The approximation also depends on the order of the series as well. A good approximation of a function using taylor series is obtained with a higher number of terms in the series .

Example 3
a) Find the Maclaurin series generated by $f(x) = e^x$.
b) Use a grahing calculator to graph the Maclaurin series in an interval containing $0$ with 2, 3, 4, 5 and 6 terms.

solution
a)

_INFORMATION SHOWN_

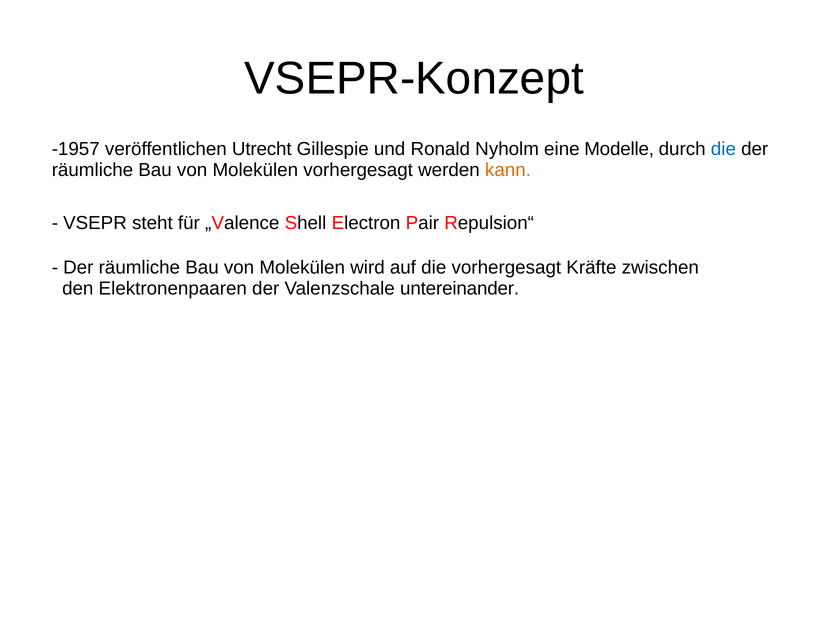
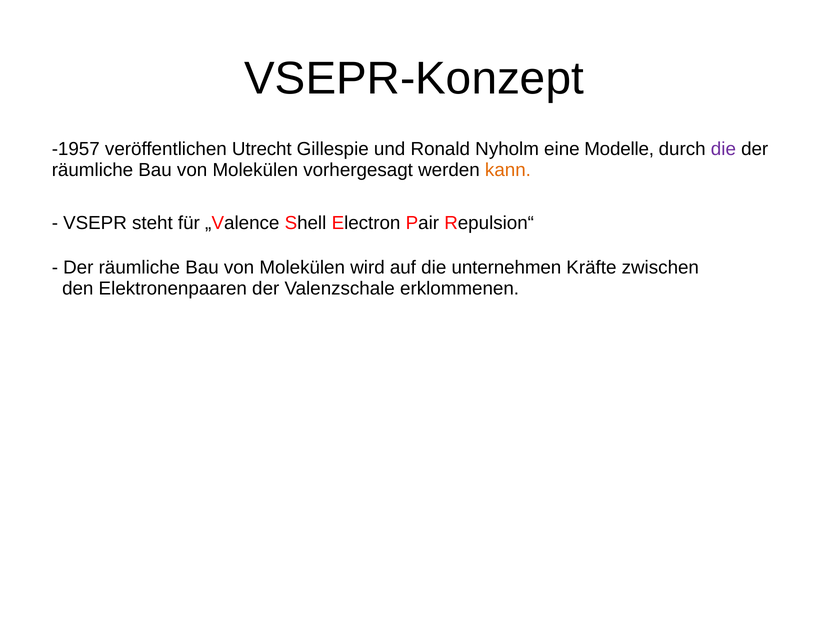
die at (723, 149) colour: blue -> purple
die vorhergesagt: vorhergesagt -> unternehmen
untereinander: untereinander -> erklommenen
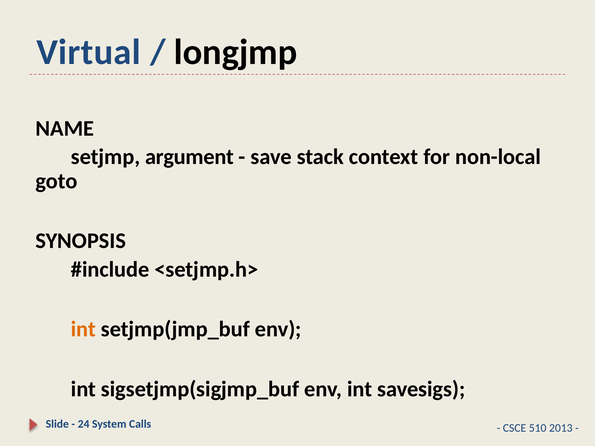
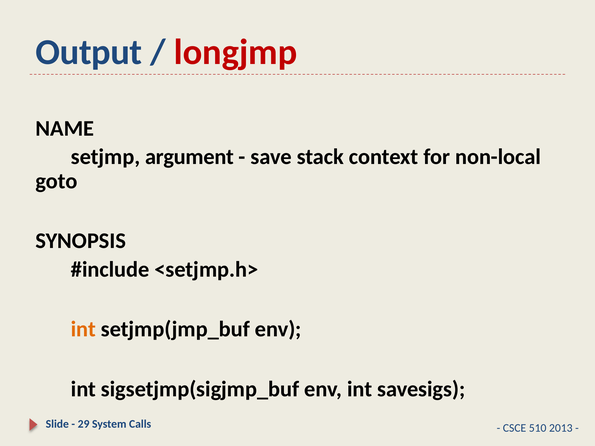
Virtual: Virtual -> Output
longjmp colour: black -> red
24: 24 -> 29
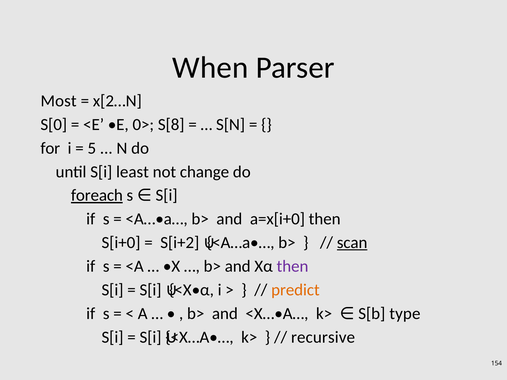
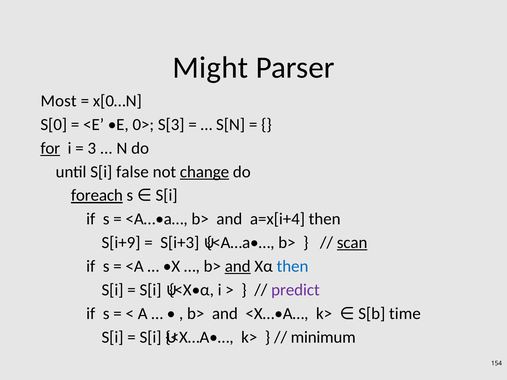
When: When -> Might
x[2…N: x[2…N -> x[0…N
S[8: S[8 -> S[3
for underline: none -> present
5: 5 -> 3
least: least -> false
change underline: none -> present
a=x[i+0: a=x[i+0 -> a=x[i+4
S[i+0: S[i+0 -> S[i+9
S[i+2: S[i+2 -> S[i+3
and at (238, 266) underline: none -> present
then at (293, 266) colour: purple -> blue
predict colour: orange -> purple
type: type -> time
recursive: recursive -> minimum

_TASK TO COMPLETE_
Please continue the Taylor series passage from the point where it stops. The records are not needed for this.

_WRITTEN ANSWER_
The Maclaurin series of $f$ is given by
$\sum_{k=0}^{\infty} \dfrac{f^k(0)}{k!} x^k = f(0) + f'(0) x + \dfrac{f''(0)}{2!} x^2 + ... + \dfrac{f^{(n)}(0)}{n!} x^n + ...$
Calculate the derivatives of $f(x) = e^x$
$f(x) = e^x$ ,   $f'(x) = e^x$ ,   $f''(x) = e^x$ ,
$f^{(n)}(x) = e^x$ for all $n \ge 3$
Evaluate the function and its derivatives at $x = 0$
$f(0) = 1$ ,   $f'(0) = 1$ ,   $f''(0) = 1$ ,
$f^{(n)}(0) = 1$ for all $n \ge 3$
Substitute in the series above to obtain the Maclaurin series of $f(x) = e^x$
$1 + x + \dfrac{1}{2!} x^2 + ... + \dfrac{1}{n!} x^n + ...$
b)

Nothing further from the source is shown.